Situs budaya dan agama sengaja dihancurkan

Adapun penghancuran situs budaya dan agama oleh milisi Negara Islam, tim investigasi mengatakan pihaknya memperluas penyelidikan ke komunitas Irak yang berbeda dan berfokus pada beberapa daerah di Niniwe dan Mosul.

Inventarisasi awal mengungkap lebih dari 150 situs Kaka'i, Shabak, dan Shia Turkmen "diduga telah dihancurkan oleh ISIL, bersama dengan pengusiran paksa, penghilangan, dan terkadang pembunuhan anggota komunitas tersebut," bunyi laporan tim PBB.

"Bukti yang diperoleh sejauh ini menunjukkan bahwa situs keagamaan dan budaya sengaja dihancurkan atau diambil alih dan diduduki oleh ISIL, terkadang untuk tujuan militer, yang mengakibatkan kerusakan atau kehancuran yang parah,” katanya. "Sementara motif dan metode yang diadopsi oleh ISIL masih ditinjau, tampaknya bahan peledak dan alat berat digunakan untuk menghancurkan banyak situs.”

Penyelidikan atas pelaku kejahatan kemanusiaan

Sehubungan dengan serangan terhadap komunitas Yazidi di Sinjar, tim tersebut mengatakan telah memperluas daftar pelaku yang teridentifikasi menjadi 2.181 nama, termasuk 156 personel asing.

"Berkas kasus mendalam telah dikembangkan sehubungan dengan 30 orang utama yang berkepentingan,” katanya.

Tim mengatakan telah memperluas penyelidikannya atas kejahatan yang dilakukan ISIS terhadap komunitas Sunni di Anbar, mengutip kemajuan dalam penyelidikan eksekusi ratusan anggota suku Albu Nimr antara 2014 dan 2016.

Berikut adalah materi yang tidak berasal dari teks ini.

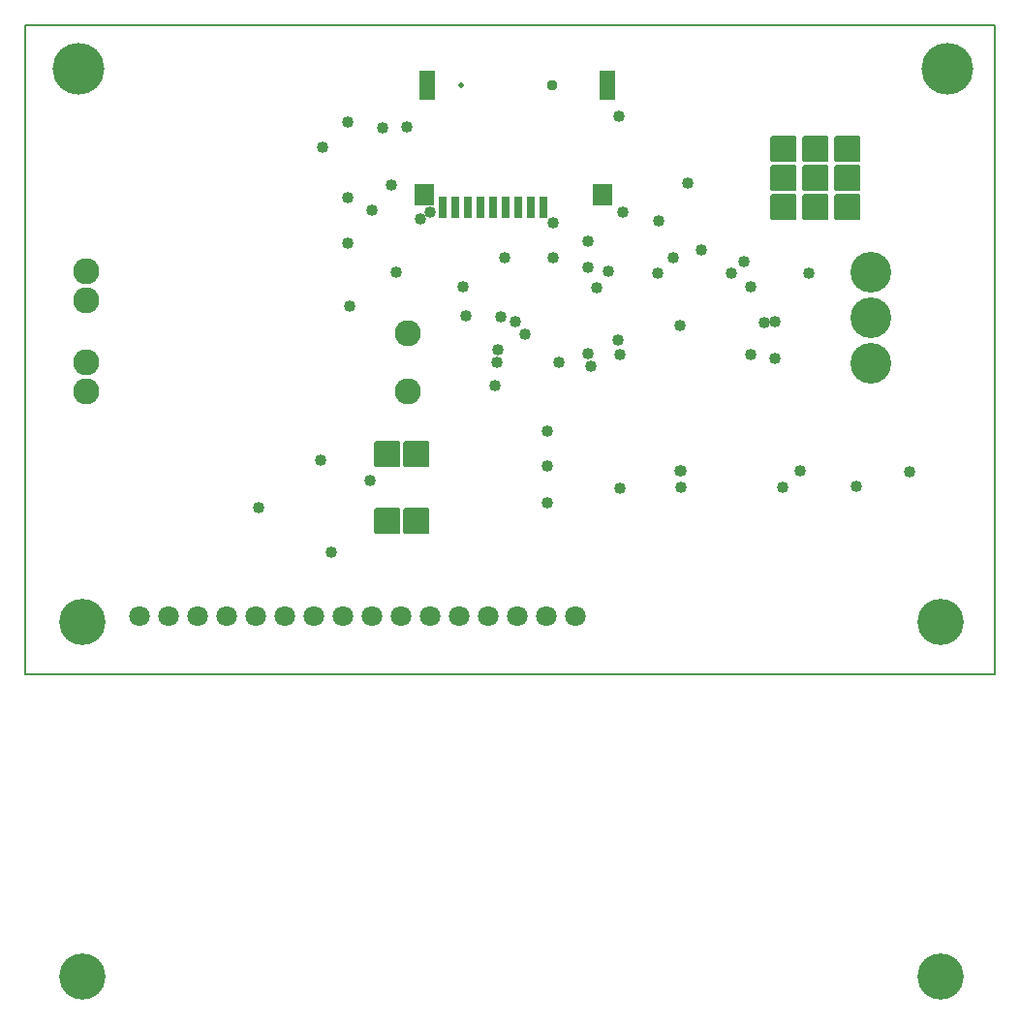
<source format=gbr>
G04 PROTEUS RS274X GERBER FILE*
%FSLAX45Y45*%
%MOMM*%
G01*
%ADD40C,1.016000*%
%ADD49C,2.286000*%
%ADD50C,3.556000*%
%AMPPAD045*
4,1,36,
-1.143000,-1.016000,
-1.143000,1.016000,
-1.140470,1.041970,
-1.133200,1.065980,
-1.121650,1.087580,
-1.106290,1.106290,
-1.087570,1.121650,
-1.065980,1.133200,
-1.041970,1.140470,
-1.016000,1.143000,
1.016000,1.143000,
1.041970,1.140470,
1.065980,1.133200,
1.087570,1.121650,
1.106290,1.106290,
1.121650,1.087580,
1.133200,1.065980,
1.140470,1.041970,
1.143000,1.016000,
1.143000,-1.016000,
1.140470,-1.041970,
1.133200,-1.065980,
1.121650,-1.087580,
1.106290,-1.106290,
1.087570,-1.121650,
1.065980,-1.133200,
1.041970,-1.140470,
1.016000,-1.143000,
-1.016000,-1.143000,
-1.041970,-1.140470,
-1.065980,-1.133200,
-1.087570,-1.121650,
-1.106290,-1.106290,
-1.121650,-1.087580,
-1.133200,-1.065980,
-1.140470,-1.041970,
-1.143000,-1.016000,
0*%
%ADD51PPAD045*%
%AMPPAD053*
4,1,4,
-0.350000,-0.950000,
0.350000,-0.950000,
0.350000,0.950000,
-0.350000,0.950000,
-0.350000,-0.950000,
0*%
%ADD59PPAD053*%
%AMPPAD054*
4,1,4,
-0.850000,-0.900000,
0.850000,-0.900000,
0.850000,0.900000,
-0.850000,0.900000,
-0.850000,-0.900000,
0*%
%ADD60PPAD054*%
%AMPPAD055*
4,1,4,
-0.700000,-1.300000,
0.700000,-1.300000,
0.700000,1.300000,
-0.700000,1.300000,
-0.700000,-1.300000,
0*%
%ADD61PPAD055*%
%ADD25C,0.960000*%
%ADD26C,0.500000*%
%AMPPAD051*
4,1,36,
-1.016000,1.143000,
1.016000,1.143000,
1.041970,1.140470,
1.065980,1.133200,
1.087580,1.121650,
1.106290,1.106290,
1.121650,1.087570,
1.133200,1.065980,
1.140470,1.041970,
1.143000,1.016000,
1.143000,-1.016000,
1.140470,-1.041970,
1.133200,-1.065980,
1.121650,-1.087570,
1.106290,-1.106290,
1.087580,-1.121650,
1.065980,-1.133200,
1.041970,-1.140470,
1.016000,-1.143000,
-1.016000,-1.143000,
-1.041970,-1.140470,
-1.065980,-1.133200,
-1.087580,-1.121650,
-1.106290,-1.106290,
-1.121650,-1.087570,
-1.133200,-1.065980,
-1.140470,-1.041970,
-1.143000,-1.016000,
-1.143000,1.016000,
-1.140470,1.041970,
-1.133200,1.065980,
-1.121650,1.087570,
-1.106290,1.106290,
-1.087580,1.121650,
-1.065980,1.133200,
-1.041970,1.140470,
-1.016000,1.143000,
0*%
%ADD57PPAD051*%
%ADD72C,1.800000*%
%ADD73C,4.050000*%
%ADD58C,4.508000*%
%ADD31C,0.203200*%
D40*
X-4900000Y+1990000D03*
X-4900000Y+1680000D03*
X-4900000Y+1360000D03*
X-4794748Y+2588185D03*
X-1728568Y+1630476D03*
X-2686372Y+1639569D03*
X-3740262Y+2906188D03*
X-2200000Y+1500000D03*
X-2837980Y+1497932D03*
X-4265049Y+2655765D03*
X-3121476Y+2652976D03*
X-4850000Y+3500000D03*
X-3121476Y+3250000D03*
X-3800000Y+3500000D03*
X-3004308Y+2931061D03*
X-4851917Y+3807813D03*
X-3183274Y+3466726D03*
X-3550000Y+3572798D03*
X-2908213Y+2940000D03*
X-2912764Y+2624450D03*
X-4280000Y+2780000D03*
X-3293530Y+3364239D03*
X-2613456Y+3366385D03*
X-3733245Y+1496384D03*
X-3734425Y+1639569D03*
X-3736084Y+1637910D03*
X-4266331Y+1488022D03*
X-3670905Y+4149953D03*
X-4540685Y+3415995D03*
X-4540593Y+3643875D03*
X-6336064Y+4638148D03*
X-6122591Y+4641435D03*
X-6865114Y+4464948D03*
X-3925154Y+3819253D03*
X-5269990Y+3504046D03*
X-5636004Y+3249840D03*
X-6876505Y+1736163D03*
X-5090797Y+2831653D03*
X-5182435Y+2939985D03*
X-5304083Y+2984167D03*
X-7421313Y+1316129D03*
X-5356295Y+2383548D03*
X-6005974Y+3838715D03*
X-5341123Y+2586619D03*
X-5330695Y+2696454D03*
X-6787764Y+923883D03*
X-6629515Y+3077872D03*
X-6216477Y+3377910D03*
X-6645036Y+3627901D03*
X-6258897Y+4133135D03*
X-6644253Y+4026780D03*
X-6644883Y+4689123D03*
X-4235184Y+3901058D03*
X-5605831Y+2990486D03*
X-4545851Y+2661570D03*
X-6450000Y+1550000D03*
X-4269818Y+4735797D03*
X-4469502Y+3236816D03*
X-4516849Y+2549453D03*
X-5922580Y+3897649D03*
X-6428834Y+3913696D03*
X-4369579Y+3381777D03*
X-3934903Y+3367215D03*
D49*
X-6120000Y+2330000D03*
X-6120000Y+2838000D03*
D50*
X-2070000Y+3372480D03*
X-2070000Y+2976240D03*
X-2070000Y+2580000D03*
D49*
X-8930000Y+3130000D03*
X-8930000Y+3384000D03*
X-8930000Y+2330000D03*
X-8930000Y+2584000D03*
D51*
X-2830000Y+3940000D03*
X-2830000Y+4194000D03*
X-2830000Y+4448000D03*
X-2550000Y+3940000D03*
X-2550000Y+4194000D03*
X-2550000Y+4448000D03*
X-2270000Y+3940000D03*
X-2270000Y+4194000D03*
X-2270000Y+4448000D03*
D59*
X-4935000Y+3942000D03*
X-5045000Y+3942000D03*
X-5155000Y+3942000D03*
X-5265000Y+3942000D03*
X-5375000Y+3942000D03*
X-5485000Y+3942000D03*
X-5595000Y+3942000D03*
X-5705000Y+3942000D03*
X-5815000Y+3942000D03*
D60*
X-5970000Y+4048000D03*
X-4420000Y+4048000D03*
D61*
X-5945000Y+5008000D03*
X-4375000Y+5008000D03*
D25*
X-4855000Y+5008000D03*
D26*
X-5655000Y+5008000D03*
D57*
X-6300000Y+1200000D03*
X-6046000Y+1200000D03*
X-6300000Y+1780000D03*
X-6046000Y+1780000D03*
D72*
X-8460000Y+370000D03*
X-8206000Y+370000D03*
X-7952000Y+370000D03*
X-7698000Y+370000D03*
X-7444000Y+370000D03*
X-7190000Y+370000D03*
X-6936000Y+370000D03*
X-6682000Y+370000D03*
X-6428000Y+370000D03*
X-6174000Y+370000D03*
X-5920000Y+370000D03*
X-5666000Y+370000D03*
X-5412000Y+370000D03*
X-5158000Y+370000D03*
X-4904000Y+370000D03*
X-4650000Y+370000D03*
D73*
X-8960000Y+320000D03*
X-8960000Y-2780000D03*
X-1460000Y+320000D03*
X-1460000Y-2780000D03*
D58*
X-9000000Y+5150000D03*
X-1400000Y+5150000D03*
D31*
X-9460000Y-140000D02*
X-990000Y-140000D01*
X-990000Y+5530000D01*
X-9460000Y+5530000D01*
X-9460000Y-140000D01*
M02*

</source>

Investigasi PBB atas eksekusi massal tahanan di penjara Badush pada 10-11 Juni 2014 berlanjut, kata tim tersebut, termasuk wawancara dengan saksi tambahan dan penyintas.

Upaya tersebut menghasilkan "bukti baru dan menguatkan fakta tentang keadaan di mana sekitar 1.000 tahanan yang didominasi Syiah menjadi sasaran dan dieksekusi oleh ISIS di dalam penjara dan di berbagai lokasi lain," katanya.

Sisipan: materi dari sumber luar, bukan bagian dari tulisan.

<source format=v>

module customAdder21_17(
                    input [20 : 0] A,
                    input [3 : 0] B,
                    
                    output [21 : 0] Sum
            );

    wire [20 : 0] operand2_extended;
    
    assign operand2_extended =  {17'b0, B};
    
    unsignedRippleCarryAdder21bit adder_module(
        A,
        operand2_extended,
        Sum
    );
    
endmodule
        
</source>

Tim tersebut mengatakan pihaknya juga terus menyelidiki kejahatan terhadap warga sipil di Tikrit dan Alam pada 2014 dan 2015, seraya mengumpulkan bukti lebih lanjut tentang pembunuhan massal taruna dan personel militer tak bersenjata dari Akademi Udara Tikrit pada Juni 2014.

Dalam beberapa bulan mendatang, para penyelidik mengatakan mereka berencana untuk fokus pada transisi penyelidikan kasus dan berbagi informasi dengan Irak untuk mendorong penuntutan dan pertanggungjawaban.